▸ **GOAL OF THE EXERCISE**:
Copy the following listing word for word.

▸ **DATA EXCERPT**:

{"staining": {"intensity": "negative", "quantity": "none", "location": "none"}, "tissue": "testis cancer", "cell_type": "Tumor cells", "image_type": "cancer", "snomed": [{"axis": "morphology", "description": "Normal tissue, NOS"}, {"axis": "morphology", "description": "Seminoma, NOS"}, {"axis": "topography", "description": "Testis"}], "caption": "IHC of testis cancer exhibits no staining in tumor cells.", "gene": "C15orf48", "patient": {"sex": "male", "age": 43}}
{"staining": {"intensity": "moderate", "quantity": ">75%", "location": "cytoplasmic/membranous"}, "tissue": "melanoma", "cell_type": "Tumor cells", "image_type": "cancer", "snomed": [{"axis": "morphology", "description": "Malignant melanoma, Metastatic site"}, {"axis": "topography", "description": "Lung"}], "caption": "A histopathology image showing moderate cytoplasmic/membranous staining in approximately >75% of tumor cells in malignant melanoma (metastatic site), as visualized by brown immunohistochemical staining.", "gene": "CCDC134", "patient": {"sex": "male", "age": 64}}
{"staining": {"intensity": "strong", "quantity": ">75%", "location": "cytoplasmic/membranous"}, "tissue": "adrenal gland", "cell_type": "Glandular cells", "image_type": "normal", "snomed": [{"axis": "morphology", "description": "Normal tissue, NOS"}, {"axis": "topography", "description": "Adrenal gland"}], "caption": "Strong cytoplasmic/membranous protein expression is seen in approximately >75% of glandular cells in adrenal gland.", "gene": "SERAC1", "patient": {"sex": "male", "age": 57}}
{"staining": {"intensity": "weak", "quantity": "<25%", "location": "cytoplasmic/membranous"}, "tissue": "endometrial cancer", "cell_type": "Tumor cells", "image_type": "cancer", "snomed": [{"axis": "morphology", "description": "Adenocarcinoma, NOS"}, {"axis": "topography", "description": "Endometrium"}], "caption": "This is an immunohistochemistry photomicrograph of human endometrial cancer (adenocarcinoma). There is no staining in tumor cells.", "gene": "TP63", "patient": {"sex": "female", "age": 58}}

▸ **EXPECTED ANSWER**:
{"staining": {"intensity": "negative", "quantity": "none", "location": "none"}, "tissue": "testis cancer", "cell_type": "Tumor cells", "image_type": "cancer", "snomed": [{"axis": "morphology", "description": "Normal tissue, NOS"}, {"axis": "morphology", "description": "Seminoma, NOS"}, {"axis": "topography", "description": "Testis"}], "caption": "IHC of testis cancer exhibits no staining in tumor cells.", "gene": "C15orf48", "patient": {"sex": "male", "age": 43}}
{"staining": {"intensity": "moderate", "quantity": ">75%", "location": "cytoplasmic/membranous"}, "tissue": "melanoma", "cell_type": "Tumor cells", "image_type": "cancer", "snomed": [{"axis": "morphology", "description": "Malignant melanoma, Metastatic site"}, {"axis": "topography", "description": "Lung"}], "caption": "A histopathology image showing moderate cytoplasmic/membranous staining in approximately >75% of tumor cells in malignant melanoma (metastatic site), as visualized by brown immunohistochemical staining.", "gene": "CCDC134", "patient": {"sex": "male", "age": 64}}
{"staining": {"intensity": "strong", "quantity": ">75%", "location": "cytoplasmic/membranous"}, "tissue": "adrenal gland", "cell_type": "Glandular cells", "image_type": "normal", "snomed": [{"axis": "morphology", "description": "Normal tissue, NOS"}, {"axis": "topography", "description": "Adrenal gland"}], "caption": "Strong cytoplasmic/membranous protein expression is seen in approximately >75% of glandular cells in adrenal gland.", "gene": "SERAC1", "patient": {"sex": "male", "age": 57}}
{"staining": {"intensity": "weak", "quantity": "<25%", "location": "cytoplasmic/membranous"}, "tissue": "endometrial cancer", "cell_type": "Tumor cells", "image_type": "cancer", "snomed": [{"axis": "morphology", "description": "Adenocarcinoma, NOS"}, {"axis": "topography", "description": "Endometrium"}], "caption": "This is an immunohistochemistry photomicrograph of human endometrial cancer (adenocarcinoma). There is no staining in tumor cells.", "gene": "TP63", "patient": {"sex": "female", "age": 58}}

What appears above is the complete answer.